Task statement: Your copy should match the records exactly, except that it contains no pictures.

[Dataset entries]
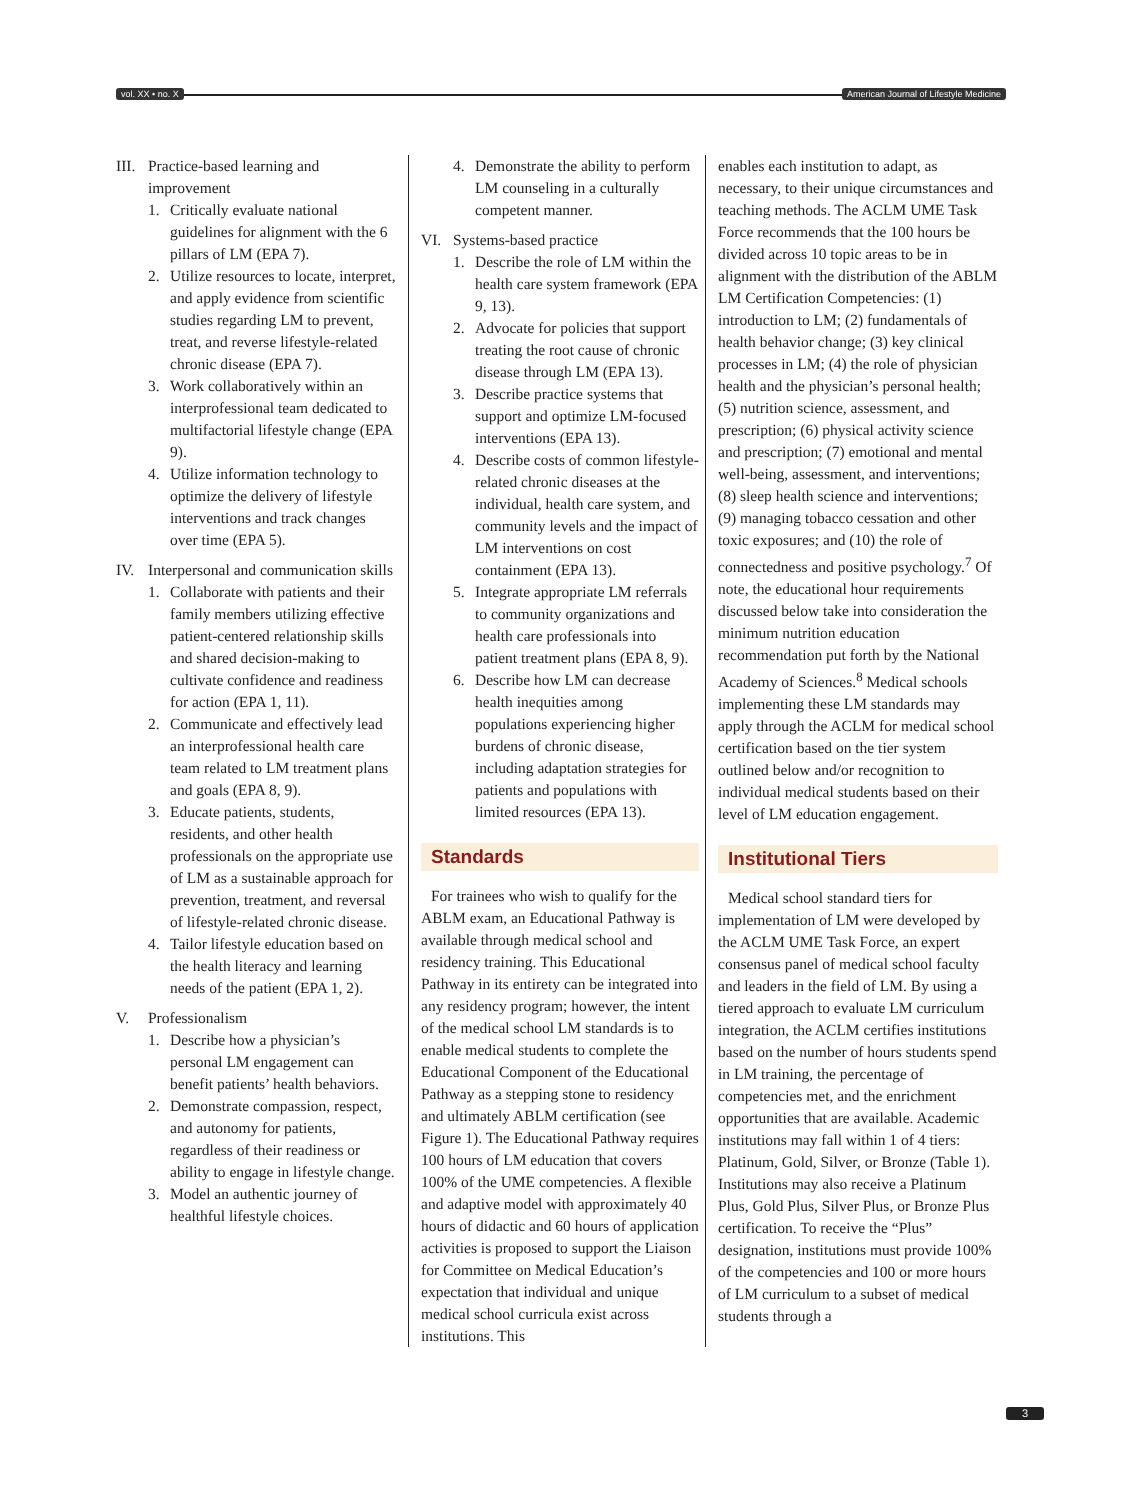vol. XX • no. X American Journal of Lifestyle Medicine
III. Practice-based learning and improvement
1. Critically evaluate national guidelines for alignment with the 6 pillars of LM (EPA 7).
2. Utilize resources to locate, interpret, and apply evidence from scientific studies regarding LM to prevent, treat, and reverse lifestyle-related chronic disease (EPA 7).
3. Work collaboratively within an interprofessional team dedicated to multifactorial lifestyle change (EPA 9).
4. Utilize information technology to optimize the delivery of lifestyle interventions and track changes over time (EPA 5).
IV. Interpersonal and communication skills
1. Collaborate with patients and their family members utilizing effective patient-centered relationship skills and shared decision-making to cultivate confidence and readiness for action (EPA 1, 11).
2. Communicate and effectively lead an interprofessional health care team related to LM treatment plans and goals (EPA 8, 9).
3. Educate patients, students, residents, and other health professionals on the appropriate use of LM as a sustainable approach for prevention, treatment, and reversal of lifestyle-related chronic disease.
4. Tailor lifestyle education based on the health literacy and learning needs of the patient (EPA 1, 2).
V. Professionalism
1. Describe how a physician’s personal LM engagement can benefit patients’ health behaviors.
2. Demonstrate compassion, respect, and autonomy for patients, regardless of their readiness or ability to engage in lifestyle change.
3. Model an authentic journey of healthful lifestyle choices.
4. Demonstrate the ability to perform LM counseling in a culturally competent manner.
VI. Systems-based practice
1. Describe the role of LM within the health care system framework (EPA 9, 13).
2. Advocate for policies that support treating the root cause of chronic disease through LM (EPA 13).
3. Describe practice systems that support and optimize LM-focused interventions (EPA 13).
4. Describe costs of common lifestyle-related chronic diseases at the individual, health care system, and community levels and the impact of LM interventions on cost containment (EPA 13).
5. Integrate appropriate LM referrals to community organizations and health care professionals into patient treatment plans (EPA 8, 9).
6. Describe how LM can decrease health inequities among populations experiencing higher burdens of chronic disease, including adaptation strategies for patients and populations with limited resources (EPA 13).
Standards
For trainees who wish to qualify for the ABLM exam, an Educational Pathway is available through medical school and residency training. This Educational Pathway in its entirety can be integrated into any residency program; however, the intent of the medical school LM standards is to enable medical students to complete the Educational Component of the Educational Pathway as a stepping stone to residency and ultimately ABLM certification (see Figure 1). The Educational Pathway requires 100 hours of LM education that covers 100% of the UME competencies. A flexible and adaptive model with approximately 40 hours of didactic and 60 hours of application activities is proposed to support the Liaison for Committee on Medical Education’s expectation that individual and unique medical school curricula exist across institutions. This
enables each institution to adapt, as necessary, to their unique circumstances and teaching methods. The ACLM UME Task Force recommends that the 100 hours be divided across 10 topic areas to be in alignment with the distribution of the ABLM LM Certification Competencies: (1) introduction to LM; (2) fundamentals of health behavior change; (3) key clinical processes in LM; (4) the role of physician health and the physician’s personal health; (5) nutrition science, assessment, and prescription; (6) physical activity science and prescription; (7) emotional and mental well-being, assessment, and interventions; (8) sleep health science and interventions; (9) managing tobacco cessation and other toxic exposures; and (10) the role of connectedness and positive psychology.<sup>7</sup> Of note, the educational hour requirements discussed below take into consideration the minimum nutrition education recommendation put forth by the National Academy of Sciences.<sup>8</sup> Medical schools implementing these LM standards may apply through the ACLM for medical school certification based on the tier system outlined below and/or recognition to individual medical students based on their level of LM education engagement.
Institutional Tiers
Medical school standard tiers for implementation of LM were developed by the ACLM UME Task Force, an expert consensus panel of medical school faculty and leaders in the field of LM. By using a tiered approach to evaluate LM curriculum integration, the ACLM certifies institutions based on the number of hours students spend in LM training, the percentage of competencies met, and the enrichment opportunities that are available. Academic institutions may fall within 1 of 4 tiers: Platinum, Gold, Silver, or Bronze (Table 1). Institutions may also receive a Platinum Plus, Gold Plus, Silver Plus, or Bronze Plus certification. To receive the “Plus” designation, institutions must provide 100% of the competencies and 100 or more hours of LM curriculum to a subset of medical students through a
3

Exercise output:
vol. XX • no. X American Journal of Lifestyle Medicine
III. Practice-based learning and improvement
1. Critically evaluate national guidelines for alignment with the 6 pillars of LM (EPA 7).
2. Utilize resources to locate, interpret, and apply evidence from scientific studies regarding LM to prevent, treat, and reverse lifestyle-related chronic disease (EPA 7).
3. Work collaboratively within an interprofessional team dedicated to multifactorial lifestyle change (EPA 9).
4. Utilize information technology to optimize the delivery of lifestyle interventions and track changes over time (EPA 5).
IV. Interpersonal and communication skills
1. Collaborate with patients and their family members utilizing effective patient-centered relationship skills and shared decision-making to cultivate confidence and readiness for action (EPA 1, 11).
2. Communicate and effectively lead an interprofessional health care team related to LM treatment plans and goals (EPA 8, 9).
3. Educate patients, students, residents, and other health professionals on the appropriate use of LM as a sustainable approach for prevention, treatment, and reversal of lifestyle-related chronic disease.
4. Tailor lifestyle education based on the health literacy and learning needs of the patient (EPA 1, 2).
V. Professionalism
1. Describe how a physician’s personal LM engagement can benefit patients’ health behaviors.
2. Demonstrate compassion, respect, and autonomy for patients, regardless of their readiness or ability to engage in lifestyle change.
3. Model an authentic journey of healthful lifestyle choices.
4. Demonstrate the ability to perform LM counseling in a culturally competent manner.
VI. Systems-based practice
1. Describe the role of LM within the health care system framework (EPA 9, 13).
2. Advocate for policies that support treating the root cause of chronic disease through LM (EPA 13).
3. Describe practice systems that support and optimize LM-focused interventions (EPA 13).
4. Describe costs of common lifestyle-related chronic diseases at the individual, health care system, and community levels and the impact of LM interventions on cost containment (EPA 13).
5. Integrate appropriate LM referrals to community organizations and health care professionals into patient treatment plans (EPA 8, 9).
6. Describe how LM can decrease health inequities among populations experiencing higher burdens of chronic disease, including adaptation strategies for patients and populations with limited resources (EPA 13).
Standards
For trainees who wish to qualify for the ABLM exam, an Educational Pathway is available through medical school and residency training. This Educational Pathway in its entirety can be integrated into any residency program; however, the intent of the medical school LM standards is to enable medical students to complete the Educational Component of the Educational Pathway as a stepping stone to residency and ultimately ABLM certification (see Figure 1). The Educational Pathway requires 100 hours of LM education that covers 100% of the UME competencies. A flexible and adaptive model with approximately 40 hours of didactic and 60 hours of application activities is proposed to support the Liaison for Committee on Medical Education’s expectation that individual and unique medical school curricula exist across institutions. This
enables each institution to adapt, as necessary, to their unique circumstances and teaching methods. The ACLM UME Task Force recommends that the 100 hours be divided across 10 topic areas to be in alignment with the distribution of the ABLM LM Certification Competencies: (1) introduction to LM; (2) fundamentals of health behavior change; (3) key clinical processes in LM; (4) the role of physician health and the physician’s personal health; (5) nutrition science, assessment, and prescription; (6) physical activity science and prescription; (7) emotional and mental well-being, assessment, and interventions; (8) sleep health science and interventions; (9) managing tobacco cessation and other toxic exposures; and (10) the role of connectedness and positive psychology.<sup>7</sup> Of note, the educational hour requirements discussed below take into consideration the minimum nutrition education recommendation put forth by the National Academy of Sciences.<sup>8</sup> Medical schools implementing these LM standards may apply through the ACLM for medical school certification based on the tier system outlined below and/or recognition to individual medical students based on their level of LM education engagement.
Institutional Tiers
Medical school standard tiers for implementation of LM were developed by the ACLM UME Task Force, an expert consensus panel of medical school faculty and leaders in the field of LM. By using a tiered approach to evaluate LM curriculum integration, the ACLM certifies institutions based on the number of hours students spend in LM training, the percentage of competencies met, and the enrichment opportunities that are available. Academic institutions may fall within 1 of 4 tiers: Platinum, Gold, Silver, or Bronze (Table 1). Institutions may also receive a Platinum Plus, Gold Plus, Silver Plus, or Bronze Plus certification. To receive the “Plus” designation, institutions must provide 100% of the competencies and 100 or more hours of LM curriculum to a subset of medical students through a
3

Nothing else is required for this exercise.